Every record has to be written out exactly, with no line missing.
-- Record set follows --
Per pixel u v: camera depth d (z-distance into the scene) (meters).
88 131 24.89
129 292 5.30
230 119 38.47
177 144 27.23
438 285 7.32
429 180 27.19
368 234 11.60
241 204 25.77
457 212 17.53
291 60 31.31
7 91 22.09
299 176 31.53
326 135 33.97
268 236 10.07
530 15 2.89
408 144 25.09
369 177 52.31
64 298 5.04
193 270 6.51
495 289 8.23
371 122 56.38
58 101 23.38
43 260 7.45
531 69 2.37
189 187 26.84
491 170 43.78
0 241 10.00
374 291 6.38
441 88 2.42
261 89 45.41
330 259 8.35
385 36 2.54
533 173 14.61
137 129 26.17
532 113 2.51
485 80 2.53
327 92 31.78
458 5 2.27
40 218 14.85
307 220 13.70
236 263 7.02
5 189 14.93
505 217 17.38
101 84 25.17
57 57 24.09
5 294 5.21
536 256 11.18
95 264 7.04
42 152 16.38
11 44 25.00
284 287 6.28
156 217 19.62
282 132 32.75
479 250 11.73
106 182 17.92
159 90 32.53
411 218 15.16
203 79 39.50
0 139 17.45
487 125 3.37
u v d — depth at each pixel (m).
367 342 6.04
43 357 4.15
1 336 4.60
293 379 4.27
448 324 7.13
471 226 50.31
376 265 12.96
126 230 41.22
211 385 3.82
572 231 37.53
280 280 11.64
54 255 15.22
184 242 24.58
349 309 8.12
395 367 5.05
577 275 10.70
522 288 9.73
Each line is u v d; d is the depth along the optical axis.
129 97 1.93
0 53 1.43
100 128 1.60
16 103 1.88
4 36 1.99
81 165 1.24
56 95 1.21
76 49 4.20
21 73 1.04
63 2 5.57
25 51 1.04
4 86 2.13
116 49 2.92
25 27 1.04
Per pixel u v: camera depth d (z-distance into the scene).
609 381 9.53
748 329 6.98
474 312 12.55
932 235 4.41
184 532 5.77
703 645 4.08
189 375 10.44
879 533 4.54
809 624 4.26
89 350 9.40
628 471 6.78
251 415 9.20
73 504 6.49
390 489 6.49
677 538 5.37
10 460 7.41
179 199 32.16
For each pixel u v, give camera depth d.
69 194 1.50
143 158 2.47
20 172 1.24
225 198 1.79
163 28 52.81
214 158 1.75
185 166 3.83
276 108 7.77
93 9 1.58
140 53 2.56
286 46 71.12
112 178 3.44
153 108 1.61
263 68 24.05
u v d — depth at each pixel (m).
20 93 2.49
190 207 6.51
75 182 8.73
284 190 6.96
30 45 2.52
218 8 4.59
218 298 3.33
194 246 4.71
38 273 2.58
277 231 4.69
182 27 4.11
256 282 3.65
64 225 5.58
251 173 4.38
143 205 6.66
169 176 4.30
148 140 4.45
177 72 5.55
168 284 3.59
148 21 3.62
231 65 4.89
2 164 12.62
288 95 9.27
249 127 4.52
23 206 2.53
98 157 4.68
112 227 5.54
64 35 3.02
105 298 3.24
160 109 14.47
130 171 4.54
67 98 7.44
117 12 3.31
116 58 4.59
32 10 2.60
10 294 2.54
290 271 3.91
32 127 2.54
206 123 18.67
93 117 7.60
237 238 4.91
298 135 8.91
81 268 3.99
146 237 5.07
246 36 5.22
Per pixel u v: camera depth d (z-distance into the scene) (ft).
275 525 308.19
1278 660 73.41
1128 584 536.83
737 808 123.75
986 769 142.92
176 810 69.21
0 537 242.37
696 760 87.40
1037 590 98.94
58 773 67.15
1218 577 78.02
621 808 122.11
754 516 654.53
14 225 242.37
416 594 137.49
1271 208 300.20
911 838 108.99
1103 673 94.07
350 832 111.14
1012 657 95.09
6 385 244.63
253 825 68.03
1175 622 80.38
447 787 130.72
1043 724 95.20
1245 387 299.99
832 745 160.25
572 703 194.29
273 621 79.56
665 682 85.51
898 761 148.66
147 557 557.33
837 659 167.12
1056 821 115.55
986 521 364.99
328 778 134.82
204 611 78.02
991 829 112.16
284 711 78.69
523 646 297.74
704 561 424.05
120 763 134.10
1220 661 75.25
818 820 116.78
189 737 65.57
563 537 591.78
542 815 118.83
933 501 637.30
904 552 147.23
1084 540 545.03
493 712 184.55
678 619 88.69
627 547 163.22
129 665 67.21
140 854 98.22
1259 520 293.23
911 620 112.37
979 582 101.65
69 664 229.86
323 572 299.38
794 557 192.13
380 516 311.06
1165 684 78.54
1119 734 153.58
-- Record set concluded --
* [Task answer]
Per pixel u v: camera depth d (z-distance into the scene) (meters).
88 131 24.89
129 292 5.30
230 119 38.47
177 144 27.23
438 285 7.32
429 180 27.19
368 234 11.60
241 204 25.77
457 212 17.53
291 60 31.31
7 91 22.09
299 176 31.53
326 135 33.97
268 236 10.07
530 15 2.89
408 144 25.09
369 177 52.31
64 298 5.04
193 270 6.51
495 289 8.23
371 122 56.38
58 101 23.38
43 260 7.45
531 69 2.37
189 187 26.84
491 170 43.78
0 241 10.00
374 291 6.38
441 88 2.42
261 89 45.41
330 259 8.35
385 36 2.54
533 173 14.61
137 129 26.17
532 113 2.51
485 80 2.53
327 92 31.78
458 5 2.27
40 218 14.85
307 220 13.70
236 263 7.02
5 189 14.93
505 217 17.38
101 84 25.17
57 57 24.09
5 294 5.21
536 256 11.18
95 264 7.04
42 152 16.38
11 44 25.00
284 287 6.28
156 217 19.62
282 132 32.75
479 250 11.73
106 182 17.92
159 90 32.53
411 218 15.16
203 79 39.50
0 139 17.45
487 125 3.37
u v d — depth at each pixel (m).
367 342 6.04
43 357 4.15
1 336 4.60
293 379 4.27
448 324 7.13
471 226 50.31
376 265 12.96
126 230 41.22
211 385 3.82
572 231 37.53
280 280 11.64
54 255 15.22
184 242 24.58
349 309 8.12
395 367 5.05
577 275 10.70
522 288 9.73
Each line is u v d; d is the depth along the optical axis.
129 97 1.93
0 53 1.43
100 128 1.60
16 103 1.88
4 36 1.99
81 165 1.24
56 95 1.21
76 49 4.20
21 73 1.04
63 2 5.57
25 51 1.04
4 86 2.13
116 49 2.92
25 27 1.04
Per pixel u v: camera depth d (z-distance into the scene).
609 381 9.53
748 329 6.98
474 312 12.55
932 235 4.41
184 532 5.77
703 645 4.08
189 375 10.44
879 533 4.54
809 624 4.26
89 350 9.40
628 471 6.78
251 415 9.20
73 504 6.49
390 489 6.49
677 538 5.37
10 460 7.41
179 199 32.16
For each pixel u v, give camera depth d.
69 194 1.50
143 158 2.47
20 172 1.24
225 198 1.79
163 28 52.81
214 158 1.75
185 166 3.83
276 108 7.77
93 9 1.58
140 53 2.56
286 46 71.12
112 178 3.44
153 108 1.61
263 68 24.05
u v d — depth at each pixel (m).
20 93 2.49
190 207 6.51
75 182 8.73
284 190 6.96
30 45 2.52
218 8 4.59
218 298 3.33
194 246 4.71
38 273 2.58
277 231 4.69
182 27 4.11
256 282 3.65
64 225 5.58
251 173 4.38
143 205 6.66
169 176 4.30
148 140 4.45
177 72 5.55
168 284 3.59
148 21 3.62
231 65 4.89
2 164 12.62
288 95 9.27
249 127 4.52
23 206 2.53
98 157 4.68
112 227 5.54
64 35 3.02
105 298 3.24
160 109 14.47
130 171 4.54
67 98 7.44
117 12 3.31
116 58 4.59
32 10 2.60
10 294 2.54
290 271 3.91
32 127 2.54
206 123 18.67
93 117 7.60
237 238 4.91
298 135 8.91
81 268 3.99
146 237 5.07
246 36 5.22
Per pixel u v: camera depth d (z-distance into the scene) (ft).
275 525 308.19
1278 660 73.41
1128 584 536.83
737 808 123.75
986 769 142.92
176 810 69.21
0 537 242.37
696 760 87.40
1037 590 98.94
58 773 67.15
1218 577 78.02
621 808 122.11
754 516 654.53
14 225 242.37
416 594 137.49
1271 208 300.20
911 838 108.99
1103 673 94.07
350 832 111.14
1012 657 95.09
6 385 244.63
253 825 68.03
1175 622 80.38
447 787 130.72
1043 724 95.20
1245 387 299.99
832 745 160.25
572 703 194.29
273 621 79.56
665 682 85.51
898 761 148.66
147 557 557.33
837 659 167.12
1056 821 115.55
986 521 364.99
328 778 134.82
204 611 78.02
991 829 112.16
284 711 78.69
523 646 297.74
704 561 424.05
120 763 134.10
1220 661 75.25
818 820 116.78
189 737 65.57
563 537 591.78
542 815 118.83
933 501 637.30
904 552 147.23
1084 540 545.03
493 712 184.55
678 619 88.69
627 547 163.22
129 665 67.21
140 854 98.22
1259 520 293.23
911 620 112.37
979 582 101.65
69 664 229.86
323 572 299.38
794 557 192.13
380 516 311.06
1165 684 78.54
1119 734 153.58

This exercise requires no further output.